The Department for Transport wants an official certification scheme that gives British travellers a document they can show at borders overseas in place by May 17.
In a separate development, a European medical agency recommended that fully vaccinated travellers should be able to sidestep tests and quarantine.
It potentially smooths the path for holidays to more than 20 countries that have indicated they could ask travellers for proof of vaccination, such as Israel, Croatia, Turkey, Spain, Portugal and Cyprus.
Greece has moved to reopen its tourism industry by dropping quarantine rules for travellers from more than 30 nations if they have been vaccinated or tested negative for Covid-19.
The Covid vaccine certificate could come in either digital or physical form, with government officials exploring the best way to make it work in the tight time frame.
Critically, the proof of having received a Covid jab would be certified by UK Government, meaning it would be accepted by countries demanding evidence before entry.
The advanced state of the plans emerged after The Telegraph learnt of details of a telephone call between government officials and industry figures.

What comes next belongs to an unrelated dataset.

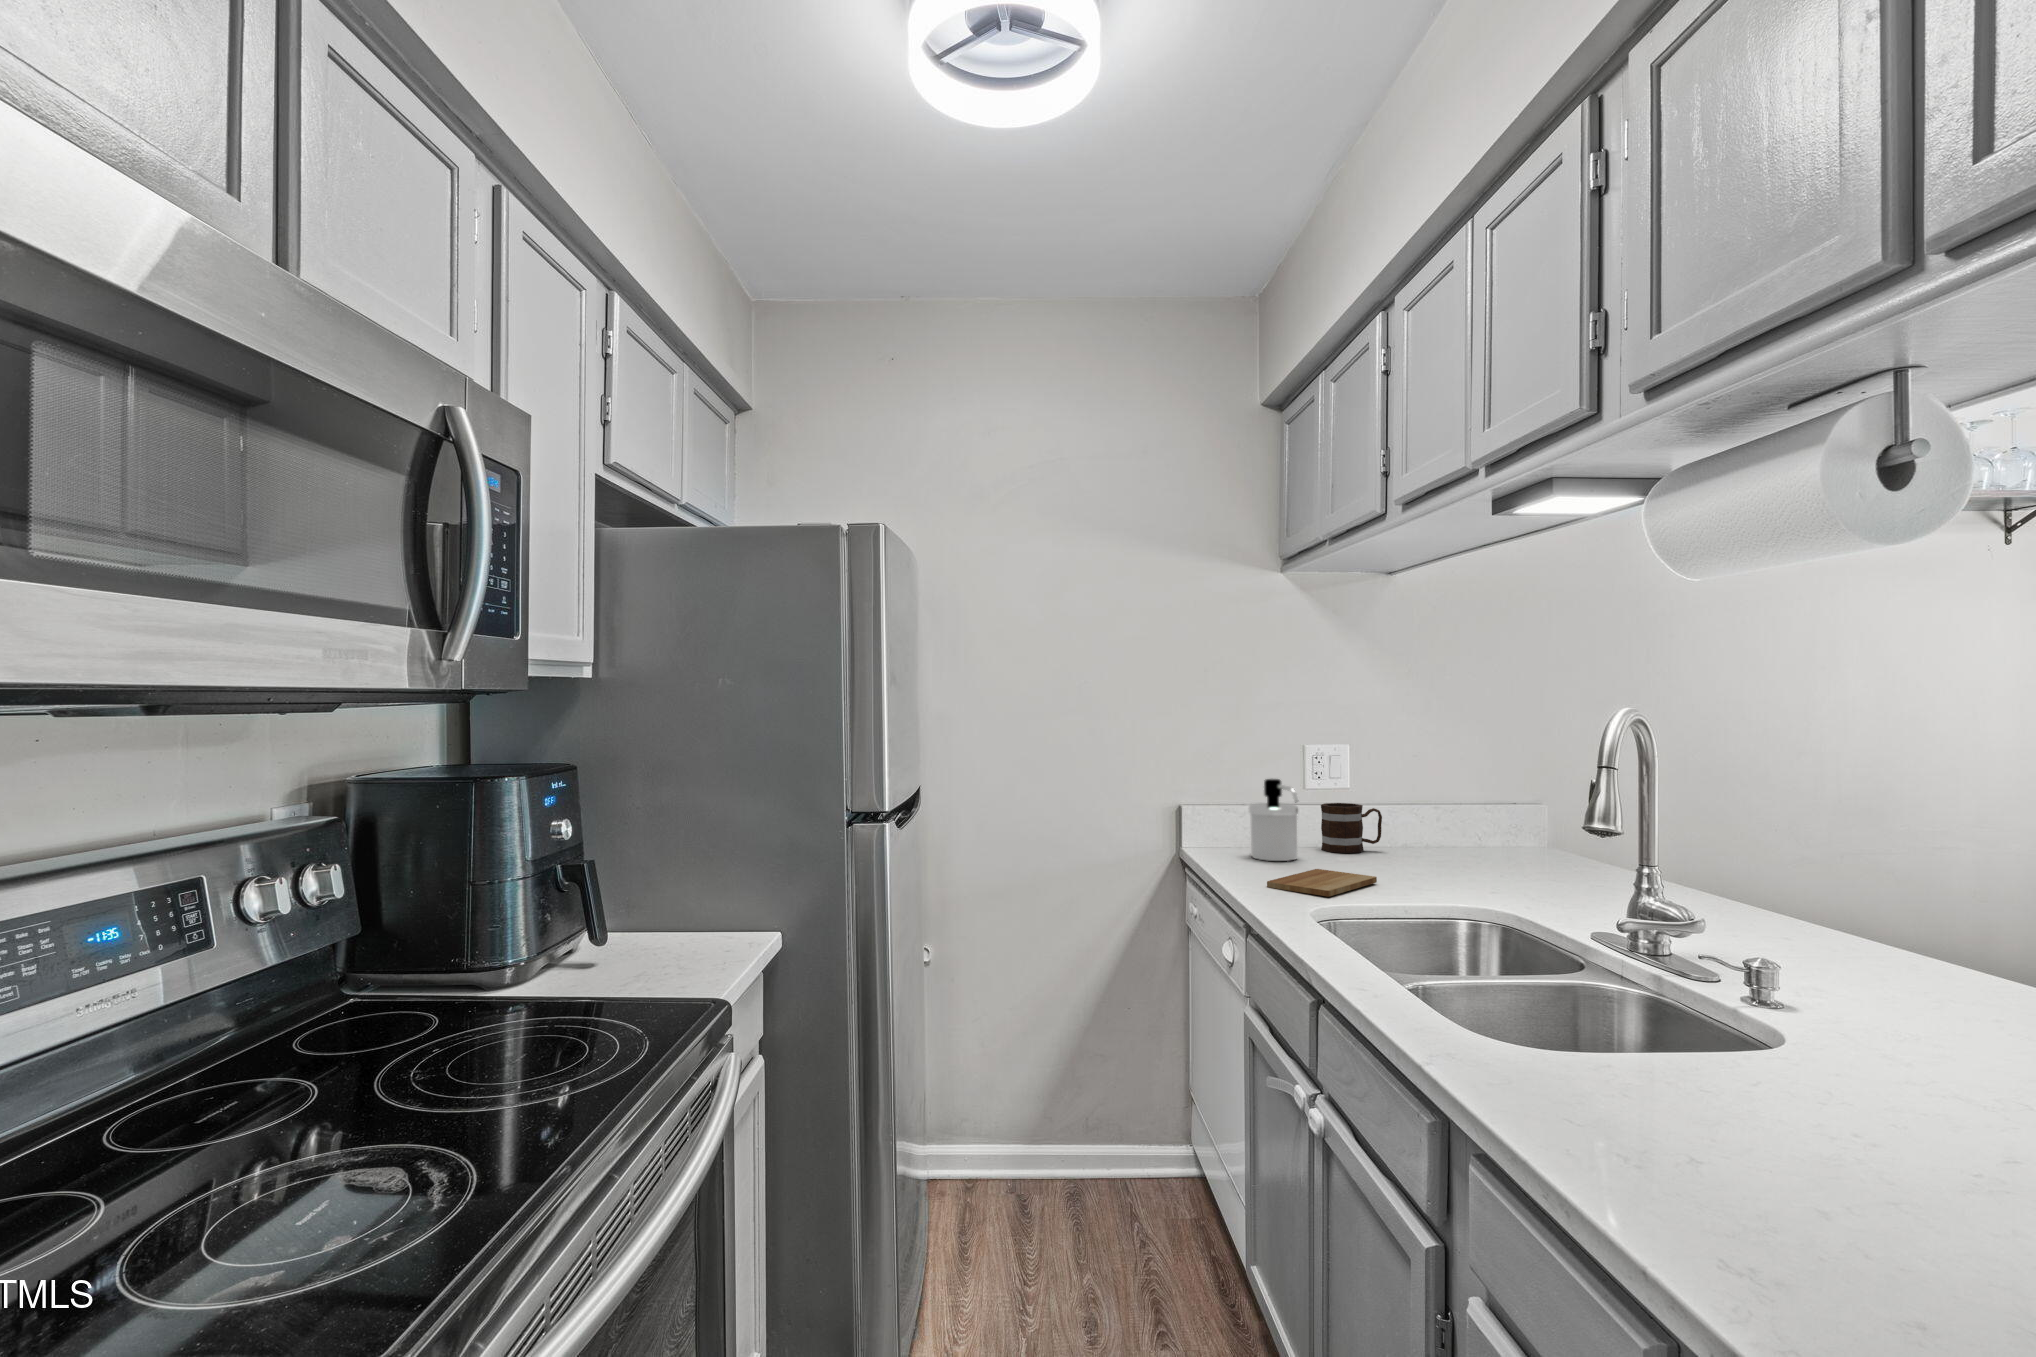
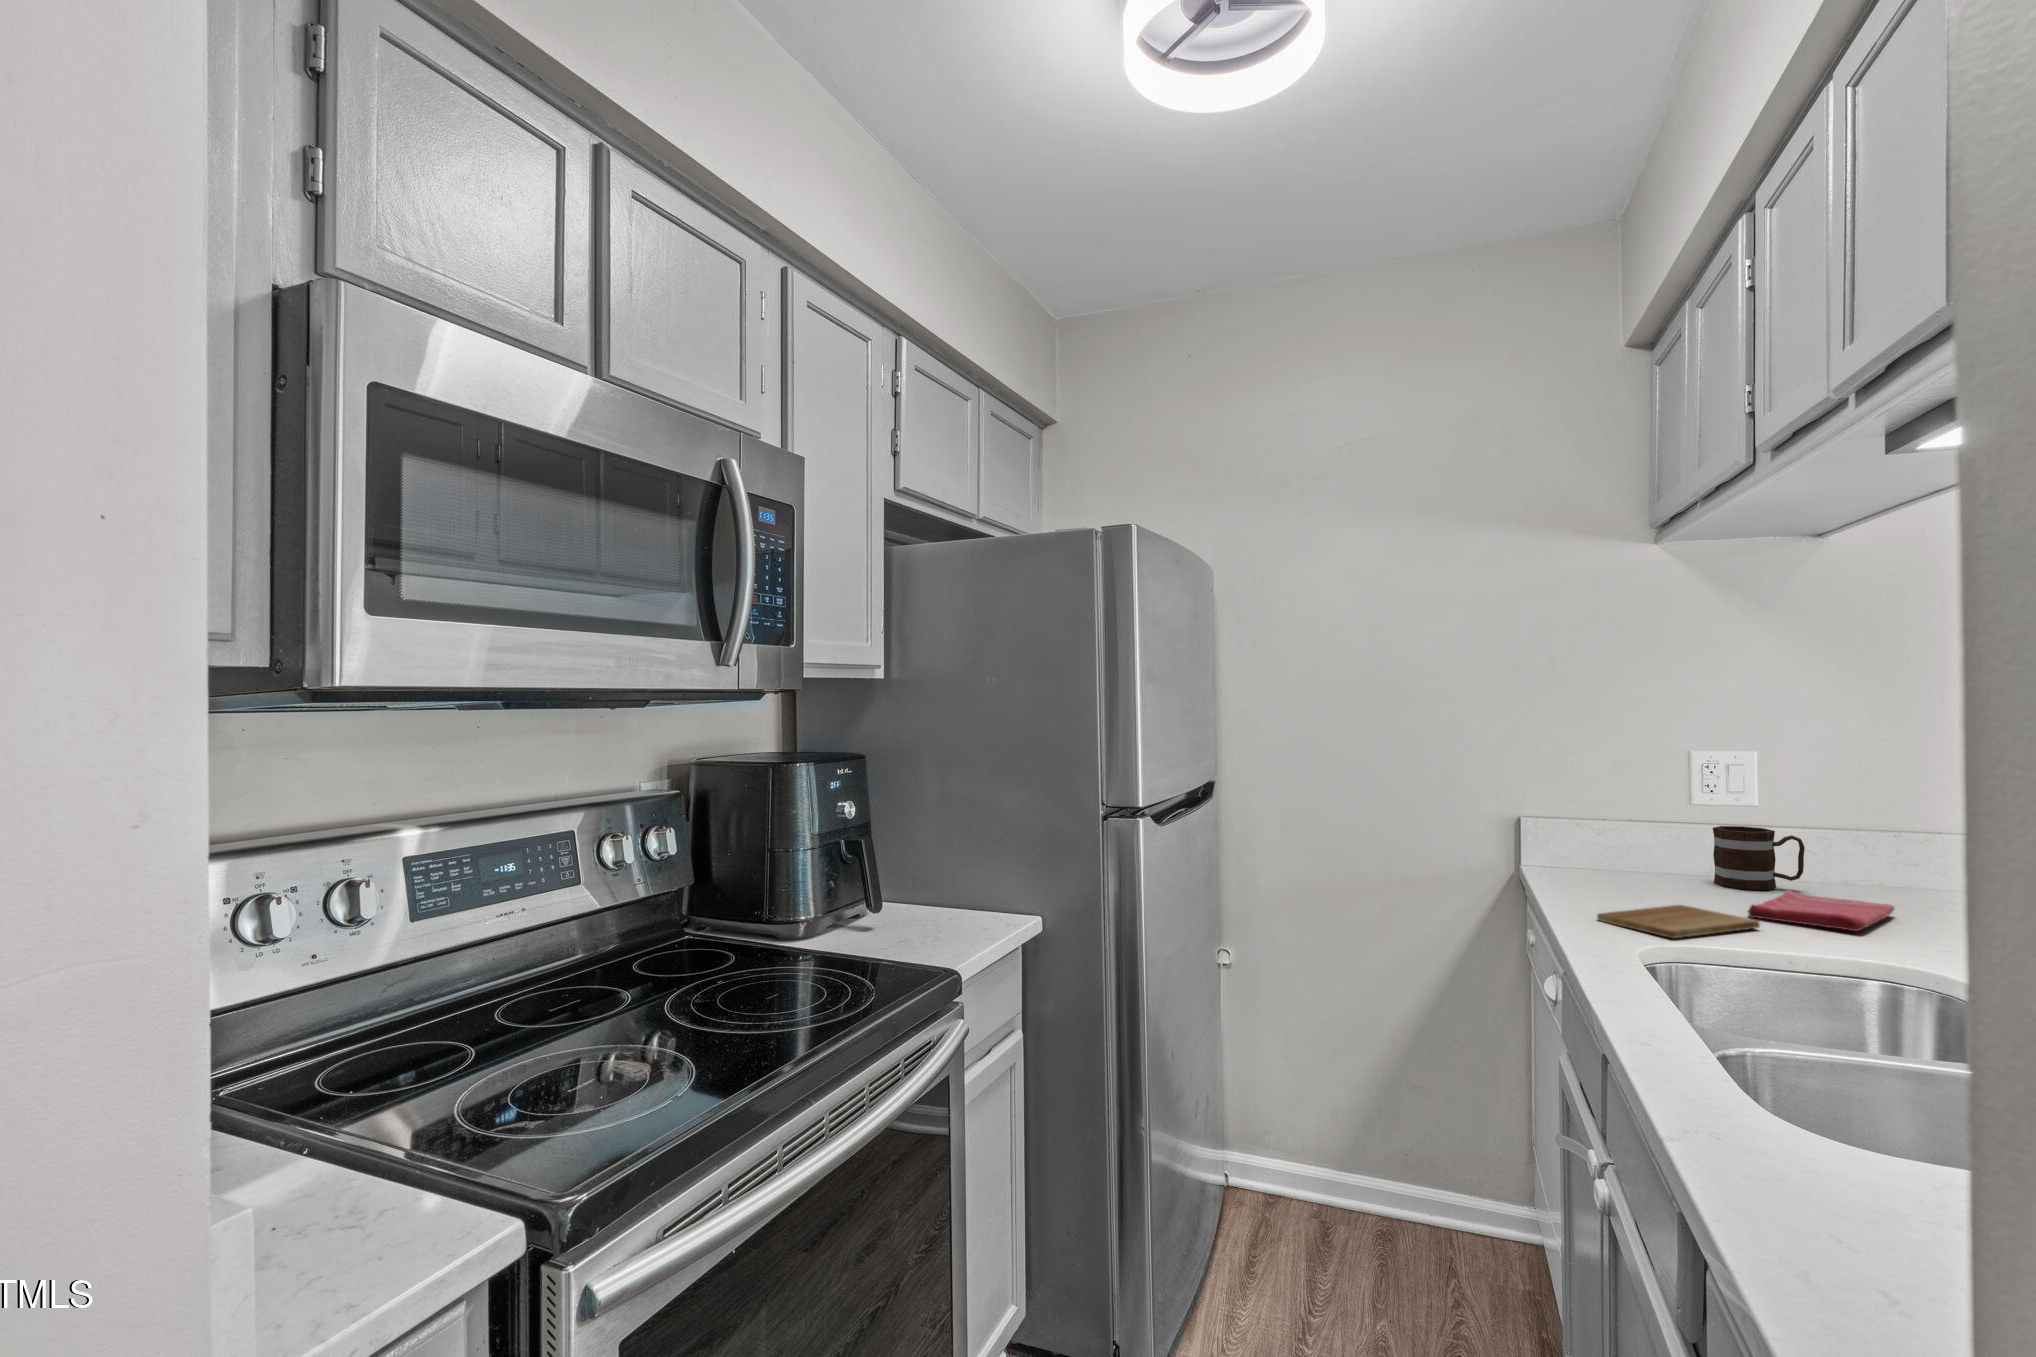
soap dispenser: present [1249,779,1299,861] -> none [1602,792,1669,892]
dish towel: none [1361,851,1447,879] -> present [1748,890,1894,931]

The call took place on Wednesday afternoon between members of the Tourism Industry Emergency Response Group and involved discussion of the latest thinking on border reopenings.
A government official on the call is understood to have said: “We aim to give people the ability to prove their vaccine status by the time international travel restarts where other countries require it. The earliest that will restart is May 17.”
The comment was noted during the call by one industry source. A second confirmed the broad accuracy of the remark. DfT sources did not dispute it.
The comment is in line with private briefings from government figures that the ban on overseas holidays is expected to be lifted on May 17 at the next stage of reopening.
However, for now, the Government is yet to lock in the May 17 return of overseas holidays, with a final decision expected to be taken early next month once more Covid case data are received.
It is understood that proof of vaccination, or Covid passports, will be designed to be used only for Britons flying out of the UK and into other countries.
A wider scheme to create an internationally recognised Covid vaccine certificate will take much longer to develop and is unlikely to be ready by May.
In Britain, attempts to convert an NHS app to show proof of vaccines, negative tests and antibodies may not be completed by next month, hence the interest in a more basic document.
Similarly, government interest in using Covid passports in domestic settings, especially for large events, is unlikely to lead to rule changes until June at the earliest.
When borders reopen, countries will be divided into green, amber and red categories, with testing required in the former and hotel quarantine in the latter. It is unclear how vaccination status will be factored into this system.
In a boost to holidaymakers, the European Centre for Disease Prevention and Control (ECDPC) said the risks were so low that requirements for testing or self-isolating travellers could be “waived or modified”.
It said the latest medical evidence showed the risk of a unvaccinated person contracting the virus from an inoculated individual was “very low”.
It also concluded, based on the latest available evidence, that there was no risk of severe Covid being contracted through transmission.
The ECDPC said: “Requirements for testing and quarantine of travellers (if implemented) and regular testing at workplaces can be waived or modified for fully vaccinated individuals.”
The only condition, it said, would be if there was the presence of Covid variants, which scientists are investigating for their potential to undermine the effectiveness of the vaccines.
It came as MPs demanded holidaymakers must be told the Government’s safe “green list” destinations by the end of next week – or risk jeopardising the relaunch of summer break.
The Commons transport committee has set a deadline of Saturday, May 1, for Britons to be told the list of countries where they could safely book holidays from May 17, the scheduled date for the resumption of foreign travel.